Le haut du visage de Médée est occulté par l’ombre de la grotte, autre signe évocateur de la noirceur de son crime et de la folie qu’il suppose.

 

d. Jason et Médée de Gustave Moreau (1865, Musée d’Orsay) :

Médée

© Wikimedia Commons

Gustave Moreau choisit ici de représenter Médée non plus en tant que mère infanticide mais en tant que magicienne ayant permis à Jason de s’emparer de la Toison d’Or.
Sur le phylactère qui s’enroule autour de la colonne supportant la Toison d’or, sont inscrits ces vers d’Ovide, respectivement :

- en haut :

Nempe tenens quod amo gremioque in Iasonis haerens
per freta longa ferar ; nihil illum amplexa timebo

« quand je tiendrai ce que j’aime, pressée sur le sein de Jason, il n’est pas de mer si lointaine que je ne sois prête à parcourir ; entre ses bras je ne redouterai plus rien. » (Métamorphoses VII, v. 66-67, trad. G. Lafaye, CUF) ;

- en bas :

Heros Aesonius potitur spolioque superbus,
muneris auctorem secum, spolia altera, portans

« Le héros, fils d’Éson, s’empare de la toison d’or ; fier de cette dépouille, il emmène comme une seconde dépouille celle à qui il doit un si grand service. » (Métamorphoses, VII, v. 156-157, trad. G. Lafaye, CUF).
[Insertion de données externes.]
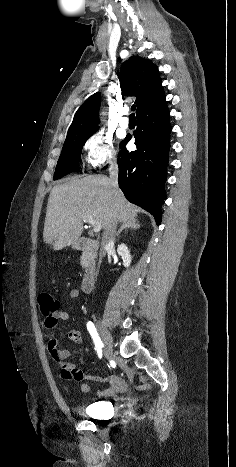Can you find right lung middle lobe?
I'll use <instances>...</instances> for the list:
<instances>
[{"label":"right lung middle lobe","instance_id":"obj_1","mask_svg":"<svg viewBox=\"0 0 236 467\" xmlns=\"http://www.w3.org/2000/svg\"><path fill=\"white\" fill-rule=\"evenodd\" d=\"M96 131V130H95ZM73 133L66 137L54 174V180L73 171H79L78 160L86 140L95 132Z\"/></svg>","mask_w":236,"mask_h":467}]
</instances>
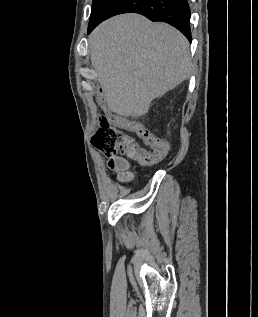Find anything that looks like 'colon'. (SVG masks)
<instances>
[{
    "label": "colon",
    "mask_w": 258,
    "mask_h": 317,
    "mask_svg": "<svg viewBox=\"0 0 258 317\" xmlns=\"http://www.w3.org/2000/svg\"><path fill=\"white\" fill-rule=\"evenodd\" d=\"M102 104L106 105V102L103 100ZM119 118L120 116L112 113L101 117L99 129L93 137L94 146L105 153H118L143 165L159 163L163 159L162 152L140 147L133 136L116 125Z\"/></svg>",
    "instance_id": "5ec220e1"
}]
</instances>
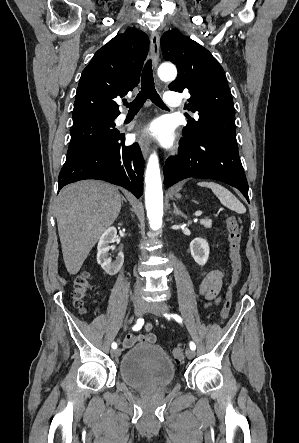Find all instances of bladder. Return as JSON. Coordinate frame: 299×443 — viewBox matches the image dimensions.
<instances>
[{
	"label": "bladder",
	"instance_id": "bladder-1",
	"mask_svg": "<svg viewBox=\"0 0 299 443\" xmlns=\"http://www.w3.org/2000/svg\"><path fill=\"white\" fill-rule=\"evenodd\" d=\"M119 375L135 389H164L173 384L176 367L161 346L140 343L127 350L121 358Z\"/></svg>",
	"mask_w": 299,
	"mask_h": 443
}]
</instances>
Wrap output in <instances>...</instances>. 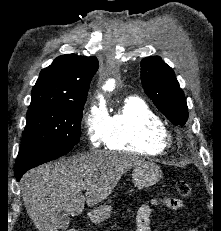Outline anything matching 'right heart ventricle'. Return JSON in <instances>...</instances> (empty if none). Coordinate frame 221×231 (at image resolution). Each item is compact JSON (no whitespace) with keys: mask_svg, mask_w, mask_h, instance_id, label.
<instances>
[{"mask_svg":"<svg viewBox=\"0 0 221 231\" xmlns=\"http://www.w3.org/2000/svg\"><path fill=\"white\" fill-rule=\"evenodd\" d=\"M163 120L138 97H129L109 116L105 146L110 150L159 155L165 149Z\"/></svg>","mask_w":221,"mask_h":231,"instance_id":"e07e8e85","label":"right heart ventricle"}]
</instances>
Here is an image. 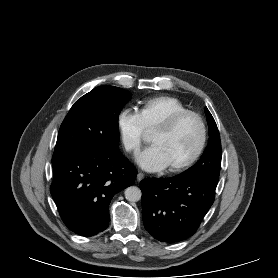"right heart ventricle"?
Returning a JSON list of instances; mask_svg holds the SVG:
<instances>
[{"mask_svg":"<svg viewBox=\"0 0 278 278\" xmlns=\"http://www.w3.org/2000/svg\"><path fill=\"white\" fill-rule=\"evenodd\" d=\"M188 111V108L177 98L157 96L140 102L138 113L146 130H152L173 115Z\"/></svg>","mask_w":278,"mask_h":278,"instance_id":"e07e8e85","label":"right heart ventricle"}]
</instances>
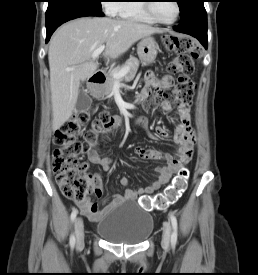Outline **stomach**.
<instances>
[{
	"label": "stomach",
	"instance_id": "1",
	"mask_svg": "<svg viewBox=\"0 0 258 275\" xmlns=\"http://www.w3.org/2000/svg\"><path fill=\"white\" fill-rule=\"evenodd\" d=\"M159 50L158 43L151 36L144 37L137 46V54L143 64H151L155 61ZM104 94V87H97L94 96L99 98Z\"/></svg>",
	"mask_w": 258,
	"mask_h": 275
}]
</instances>
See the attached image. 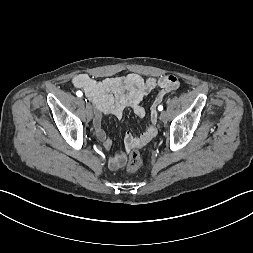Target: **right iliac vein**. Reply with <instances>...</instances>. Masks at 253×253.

Médée et Jason forment ici un couple radieux, qui tranche avec l’horreur des crimes commis par la magicienne sous l’emprise de la passion.
Médée a la main gauche posée sur l’épaule de Jason et tient dans la main droite une fiole contenant sans doute les substances maléfiques qui ont rendu possible la victoire de Jason ; elle regarde ce dernier qui lui-même regarde sa main brandissant le rameau d’or de la victoire. La tête de bélier qui apparaît en haut de la colonne et les tons or qui dominent dans le tableau, y compris pour les personnages eux-mêmes (chevelure blonde, pagne de Jason), évoquent le trophée remporté par Jason à l’issue de ses épreuves. Le jeune homme foule aux pieds un aigle blanc (et non un dragon, comme on s’y attendrait) : on a pu interpréter cet oiseau comme inspiré de la mythologie persane dans laquelle un aigle sert de monture au dieu indien Vishnu ; Moreau superpose ici des éléments relevant de cultures différentes.

D. Le mythe de Médée au cinéma :
a. Medea de Pasolini (1969) :

Initialement intitulé Les visions de Médée, le film de Pasolini est empreint d’un grand onirisme. Médée, magistralement interprétée par Maria Callas, représente le monde archaïque, traditionnel, religieux, qui s’oppose au monde moderne, sceptique et rationnel de Jason.
Médée apparaît comme la grande prêtresse présidant aux sacrifices offerts à la Terre : le sang et la chair du jeune adolescent immolé sont nécessaires à la régénération de la nature conformément au cycle du temps où la vie et la mort se succèdent indéfiniment.

b. Medea de Lars von Trier (1988) :
Ce téléfilm transpose dans les vastes paysages de l’Europe du Nord le mythe grec et fait de Médée un personnage poignant, incarnation de la femme martyre.